## Requirement:
Beginning at the line that contains "358 308 8.82" and ending at the last line of the entries, write out each line exactly; include nothing outside that span.

## Data:

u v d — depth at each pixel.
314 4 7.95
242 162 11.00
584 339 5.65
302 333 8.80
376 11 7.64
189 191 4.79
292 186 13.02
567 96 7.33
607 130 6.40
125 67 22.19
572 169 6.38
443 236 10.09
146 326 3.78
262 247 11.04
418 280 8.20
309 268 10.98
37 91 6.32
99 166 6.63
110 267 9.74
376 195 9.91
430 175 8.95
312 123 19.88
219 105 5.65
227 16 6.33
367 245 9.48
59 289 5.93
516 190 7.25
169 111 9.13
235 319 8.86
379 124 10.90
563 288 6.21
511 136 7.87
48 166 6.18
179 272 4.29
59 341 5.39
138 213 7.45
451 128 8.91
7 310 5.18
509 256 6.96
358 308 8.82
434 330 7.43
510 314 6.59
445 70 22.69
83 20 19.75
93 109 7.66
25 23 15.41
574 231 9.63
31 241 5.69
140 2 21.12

## Task result:
358 308 8.82
434 330 7.43
510 314 6.59
445 70 22.69
83 20 19.75
93 109 7.66
25 23 15.41
574 231 9.63
31 241 5.69
140 2 21.12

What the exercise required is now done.